::: Page extract

The Secret Service denied the requests, claiming that the records were exempt under FOIA’s exemption for law enforcement records. Their disclosure, the agency argued, would constitute an unwarranted invasion of personal privacy. It relied on the fact that many of the records had been stamped “confidential,” and argued that Trump and his visitors had privacy interests in the records that outweighed the public interest in their disclosure.

Represented by MFIA, Behar filed a complaint in the District Court for the Southern District of New York. After two rounds of summary judgment briefing and oral argument by MFIA students, he prevailed. According to the district court, although Trump and his visitors had privacy interests in the records, those were outweighed by the public’s strong interest in understanding the policies and priorities of the early Trump administration. It thus ordered the Secret Service to disclose the records.

The Secret Service appealed to the Court of Appeals, which reversed the district court. It did so primarily on a ground the Secret Service had not advanced: that because the Trump campaign and transition had marked many of the documents “confidential,” the Secret Service lacked the ability to control them. According to this ground, the documents weren’t “agency records” subject to FOIA at all. The Court also offered an alternative rationale for its decision: that the public lacks any interest in understanding the policies and priorities of the Trump administration because the President is not subject to FOIA.

::::::
::: Supplied entries

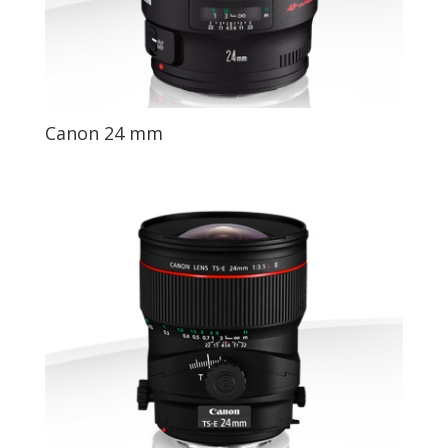
Canon 24 mm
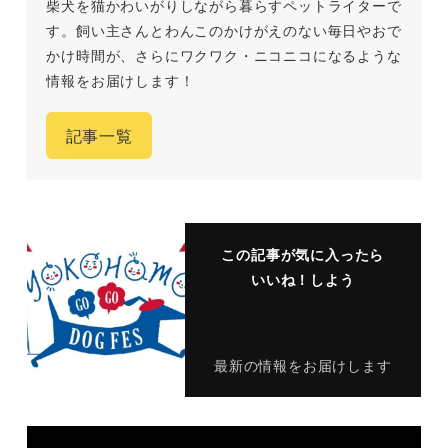
柴犬を猫かわいがりしながら暮らすペットライターで
す。飼い主さんとわんこのかけがえのない毎日やおで
かけ時間が、さらにワクワク・ニコニコになるような
情報をお届けします！
記事一覧
この記事が気に入ったら
いいね！しよう
最新の情報をお届けします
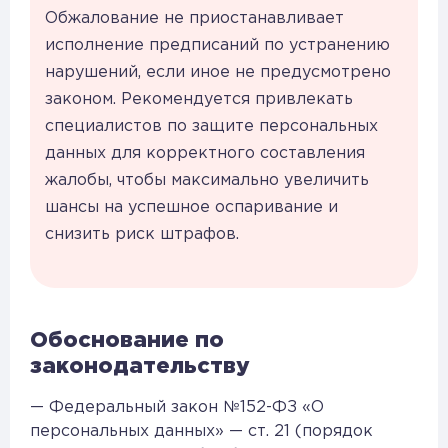
Обжалование не приостанавливает
исполнение предписаний по устранению
нарушений, если иное не предусмотрено
законом. Рекомендуется привлекать
специалистов по защите персональных
данных для корректного составления
жалобы, чтобы максимально увеличить
шансы на успешное оспаривание и
снизить риск штрафов.
Обоснование по
законодательству
— Федеральный закон №152-ФЗ «О
персональных данных» — ст. 21 (порядок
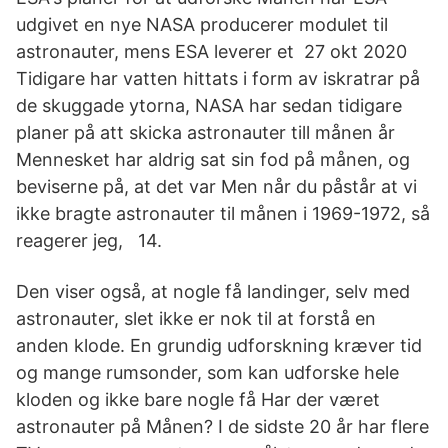
udgivet en nye NASA producerer modulet til
astronauter, mens ESA leverer et 27 okt 2020
Tidigare har vatten hittats i form av iskratrar på
de skuggade ytorna, NASA har sedan tidigare
planer på att skicka astronauter till månen år
Mennesket har aldrig sat sin fod på månen, og
beviserne på, at det var Men når du påstår at vi
ikke bragte astronauter til månen i 1969-1972, så
reagerer jeg, 14.
Den viser også, at nogle få landinger, selv med
astronauter, slet ikke er nok til at forstå en
anden klode. En grundig udforskning kræver tid
og mange rumsonder, som kan udforske hele
kloden og ikke bare nogle få Har der været
astronauter på Månen? I de sidste 20 år har flere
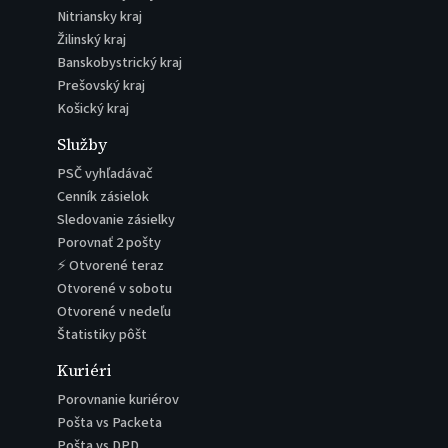
Nitriansky kraj
Žilinský kraj
Banskobystrický kraj
Prešovský kraj
Košický kraj
Služby
PSČ vyhľadávač
Cenník zásielok
Sledovanie zásielky
Porovnať 2 pošty
⚡ Otvorené teraz
Otvorené v sobotu
Otvorené v nedeľu
Štatistiky pôšt
Kuriéri
Porovnanie kuriérov
Pošta vs Packeta
Pošta vs DPD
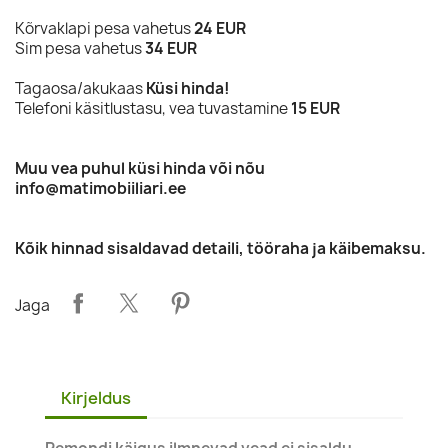
Kõrvaklapi pesa vahetus
24 EUR
Sim pesa vahetus
34 EUR
Tagaosa/akukaas
Küsi hinda!
Telefoni käsitlustasu, vea tuvastamine
15 EUR
Muu vea puhul küsi hinda või nõu
info@matimobiiliari.ee
Kõik hinnad sisaldavad detaili, tööraha ja käibemaksu.
Jaga
Kirjeldus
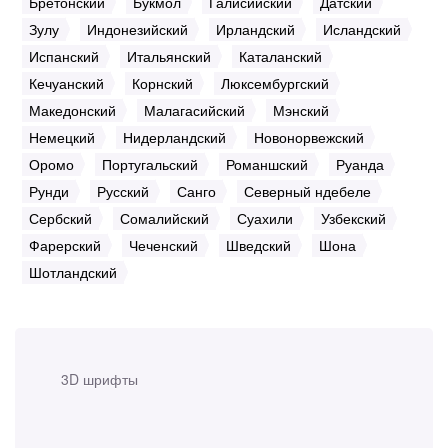
Бретонский
Букмол
Галисийский
Датский
Зулу
Индонезийский
Ирландский
Исландский
Испанский
Итальянский
Каталанский
Кечуанский
Корнский
Люксембургский
Македонский
Малагасийский
Мэнский
Немецкий
Нидерландский
Новонорвежский
Оромо
Португальский
Романшский
Руанда
Рунди
Русский
Санго
Северный ндебеле
Сербский
Сомалийский
Суахили
Узбекский
Фарерский
Чеченский
Шведский
Шона
Шотландский
3D шрифты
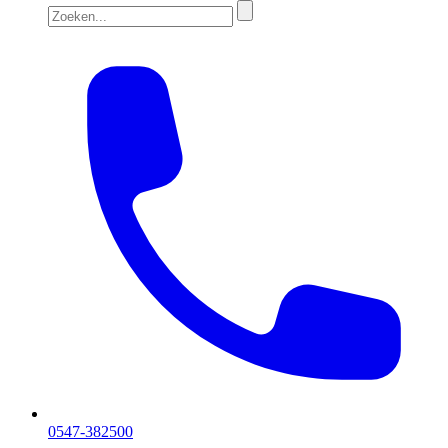
0547-382500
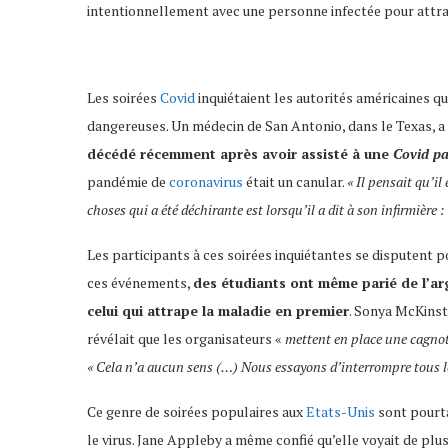
intentionnellement avec une personne infectée pour attra
Les soirées
Covid
inquiétaient les autorités américaines q
dangereuses. Un médecin de San Antonio, dans le Texas, a
décédé récemment après avoir assisté à une
Covid pa
pandémie de
coronavirus
était un canular.
« Il pensait qu’il
choses qui a été déchirante est lorsqu’il a dit à son infirmière : 
Les participants à ces soirées inquiétantes se disputent p
ces événements,
des étudiants ont même parié de l’a
celui qui attrape la maladie en premier
. Sonya McKinst
révélait que les organisateurs «
mettent en place une cagnott
« Cela n’a aucun sens (…) Nous essayons d’interrompre tous l
Ce genre de soirées populaires aux
Etats-Unis
sont pourta
le virus. Jane Appleby a même confié qu’elle voyait de plus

::::::

- _Your objective_
In the Secret Service case text, in which court did Behar file his complaint?

- _Result_
The District Court for the Southern District of New York.